» THE PROBLEM:
Look through the records below for the line holding "right elbow: (200, 342)". Write it out exactly, with each following line through the line holding "right front paw: (507, 424)".

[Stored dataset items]
= Beginning of Section =
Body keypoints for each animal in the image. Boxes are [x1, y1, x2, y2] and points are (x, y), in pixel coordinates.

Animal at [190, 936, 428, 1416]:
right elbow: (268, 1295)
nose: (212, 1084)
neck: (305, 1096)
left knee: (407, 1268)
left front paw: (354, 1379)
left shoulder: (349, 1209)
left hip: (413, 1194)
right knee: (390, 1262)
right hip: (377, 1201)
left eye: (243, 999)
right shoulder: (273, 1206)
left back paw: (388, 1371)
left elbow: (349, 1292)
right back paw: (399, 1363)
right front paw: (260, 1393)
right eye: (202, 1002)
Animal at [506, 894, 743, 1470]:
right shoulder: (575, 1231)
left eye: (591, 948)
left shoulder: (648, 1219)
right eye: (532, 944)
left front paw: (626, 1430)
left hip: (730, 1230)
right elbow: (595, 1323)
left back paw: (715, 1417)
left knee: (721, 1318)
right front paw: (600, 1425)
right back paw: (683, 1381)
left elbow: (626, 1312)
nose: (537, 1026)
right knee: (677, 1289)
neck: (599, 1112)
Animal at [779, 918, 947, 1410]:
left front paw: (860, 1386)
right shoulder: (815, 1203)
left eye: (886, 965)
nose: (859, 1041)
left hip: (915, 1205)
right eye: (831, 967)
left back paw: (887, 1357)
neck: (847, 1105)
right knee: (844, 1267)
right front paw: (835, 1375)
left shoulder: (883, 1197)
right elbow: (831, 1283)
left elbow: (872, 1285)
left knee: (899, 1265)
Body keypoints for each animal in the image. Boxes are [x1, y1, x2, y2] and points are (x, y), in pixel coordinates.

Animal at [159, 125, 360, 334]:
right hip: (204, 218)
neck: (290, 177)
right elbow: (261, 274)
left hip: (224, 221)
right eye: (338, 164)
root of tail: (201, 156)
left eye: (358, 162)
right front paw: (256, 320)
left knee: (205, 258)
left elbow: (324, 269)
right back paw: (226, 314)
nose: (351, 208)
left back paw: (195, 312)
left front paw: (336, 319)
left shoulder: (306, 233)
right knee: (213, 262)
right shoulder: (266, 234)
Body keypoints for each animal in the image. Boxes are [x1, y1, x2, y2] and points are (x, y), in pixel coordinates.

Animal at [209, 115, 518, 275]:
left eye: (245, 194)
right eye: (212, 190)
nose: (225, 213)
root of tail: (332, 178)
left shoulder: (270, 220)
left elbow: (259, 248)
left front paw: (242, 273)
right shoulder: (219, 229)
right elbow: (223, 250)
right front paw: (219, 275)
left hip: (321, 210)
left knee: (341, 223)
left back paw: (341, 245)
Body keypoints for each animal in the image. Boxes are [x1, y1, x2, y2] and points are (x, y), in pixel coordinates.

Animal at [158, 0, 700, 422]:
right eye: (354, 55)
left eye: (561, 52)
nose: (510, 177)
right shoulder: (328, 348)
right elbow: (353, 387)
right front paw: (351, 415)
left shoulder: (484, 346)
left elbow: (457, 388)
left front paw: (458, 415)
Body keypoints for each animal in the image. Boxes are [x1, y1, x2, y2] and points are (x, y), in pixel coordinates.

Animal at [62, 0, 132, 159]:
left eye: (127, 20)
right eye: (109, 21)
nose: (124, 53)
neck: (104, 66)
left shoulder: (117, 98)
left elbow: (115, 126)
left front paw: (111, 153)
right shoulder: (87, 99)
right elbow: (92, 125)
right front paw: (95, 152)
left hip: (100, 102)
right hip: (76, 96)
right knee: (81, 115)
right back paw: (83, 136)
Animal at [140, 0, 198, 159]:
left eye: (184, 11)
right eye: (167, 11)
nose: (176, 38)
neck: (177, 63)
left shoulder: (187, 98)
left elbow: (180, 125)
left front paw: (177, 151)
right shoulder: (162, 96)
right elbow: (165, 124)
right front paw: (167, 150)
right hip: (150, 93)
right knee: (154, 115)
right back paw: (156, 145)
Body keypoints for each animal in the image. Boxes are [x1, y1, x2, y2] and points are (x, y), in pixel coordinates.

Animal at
= End of Section =
= Beginning of Section =
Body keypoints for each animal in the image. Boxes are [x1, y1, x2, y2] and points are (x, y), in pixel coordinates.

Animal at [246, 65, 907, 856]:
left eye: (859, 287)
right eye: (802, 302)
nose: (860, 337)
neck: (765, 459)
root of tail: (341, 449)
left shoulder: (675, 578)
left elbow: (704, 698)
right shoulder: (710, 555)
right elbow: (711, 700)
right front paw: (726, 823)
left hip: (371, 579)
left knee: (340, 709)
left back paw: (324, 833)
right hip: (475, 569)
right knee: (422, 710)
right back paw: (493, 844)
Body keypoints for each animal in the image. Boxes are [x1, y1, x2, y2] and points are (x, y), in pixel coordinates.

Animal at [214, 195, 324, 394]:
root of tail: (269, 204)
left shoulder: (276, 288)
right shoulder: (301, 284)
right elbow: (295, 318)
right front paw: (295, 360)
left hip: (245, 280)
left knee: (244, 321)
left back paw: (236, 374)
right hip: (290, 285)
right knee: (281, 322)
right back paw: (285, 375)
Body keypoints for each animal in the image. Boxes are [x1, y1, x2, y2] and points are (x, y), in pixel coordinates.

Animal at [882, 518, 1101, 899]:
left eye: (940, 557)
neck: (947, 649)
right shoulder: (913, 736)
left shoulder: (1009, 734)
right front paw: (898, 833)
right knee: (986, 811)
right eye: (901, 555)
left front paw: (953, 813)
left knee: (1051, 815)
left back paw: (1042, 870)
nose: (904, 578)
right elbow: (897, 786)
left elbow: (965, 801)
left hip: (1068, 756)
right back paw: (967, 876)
= End of Section =
= Beginning of Section =
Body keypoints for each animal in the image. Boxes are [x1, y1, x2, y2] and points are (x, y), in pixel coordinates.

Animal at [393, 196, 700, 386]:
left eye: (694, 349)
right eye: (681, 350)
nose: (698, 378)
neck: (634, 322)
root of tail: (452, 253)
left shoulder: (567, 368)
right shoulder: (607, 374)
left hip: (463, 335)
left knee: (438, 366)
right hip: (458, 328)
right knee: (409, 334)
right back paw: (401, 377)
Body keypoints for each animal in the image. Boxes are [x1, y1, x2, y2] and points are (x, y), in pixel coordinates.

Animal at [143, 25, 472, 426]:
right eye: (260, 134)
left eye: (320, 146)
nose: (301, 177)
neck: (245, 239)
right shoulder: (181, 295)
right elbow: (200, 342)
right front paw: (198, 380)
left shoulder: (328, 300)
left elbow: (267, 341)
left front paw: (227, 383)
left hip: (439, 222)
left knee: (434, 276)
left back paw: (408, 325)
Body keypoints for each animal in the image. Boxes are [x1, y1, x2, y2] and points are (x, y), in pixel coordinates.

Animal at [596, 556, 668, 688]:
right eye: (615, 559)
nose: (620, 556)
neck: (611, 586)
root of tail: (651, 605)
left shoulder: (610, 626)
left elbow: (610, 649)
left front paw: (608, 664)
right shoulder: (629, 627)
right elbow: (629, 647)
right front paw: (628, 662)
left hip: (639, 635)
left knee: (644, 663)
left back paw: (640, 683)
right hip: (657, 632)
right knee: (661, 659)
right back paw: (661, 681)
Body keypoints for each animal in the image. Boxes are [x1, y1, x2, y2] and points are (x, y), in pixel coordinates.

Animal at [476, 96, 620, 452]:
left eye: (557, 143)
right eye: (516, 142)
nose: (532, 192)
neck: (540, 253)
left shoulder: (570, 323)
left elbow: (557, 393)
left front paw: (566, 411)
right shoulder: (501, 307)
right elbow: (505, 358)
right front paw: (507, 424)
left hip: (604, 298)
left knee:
= End of Section =
» TASK RESPONSE:
right elbow: (200, 342)
right front paw: (198, 380)
left shoulder: (328, 300)
left elbow: (267, 341)
left front paw: (227, 383)
left hip: (439, 222)
left knee: (434, 276)
left back paw: (408, 325)
Body keypoints for each animal in the image. Boxes are [x1, y1, x2, y2] and points are (x, y), in pixel coordinates.

Animal at [596, 556, 668, 688]:
right eye: (615, 559)
nose: (620, 556)
neck: (611, 586)
root of tail: (651, 605)
left shoulder: (610, 626)
left elbow: (610, 649)
left front paw: (608, 664)
right shoulder: (629, 627)
right elbow: (629, 647)
right front paw: (628, 662)
left hip: (639, 635)
left knee: (644, 663)
left back paw: (640, 683)
right hip: (657, 632)
right knee: (661, 659)
right back paw: (661, 681)
Body keypoints for each animal in the image. Boxes are [x1, y1, x2, y2] and points are (x, y), in pixel coordinates.

Animal at [476, 96, 620, 452]:
left eye: (557, 143)
right eye: (516, 142)
nose: (532, 192)
neck: (540, 253)
left shoulder: (570, 323)
left elbow: (557, 393)
left front paw: (566, 411)
right shoulder: (501, 307)
right elbow: (505, 358)
right front paw: (507, 424)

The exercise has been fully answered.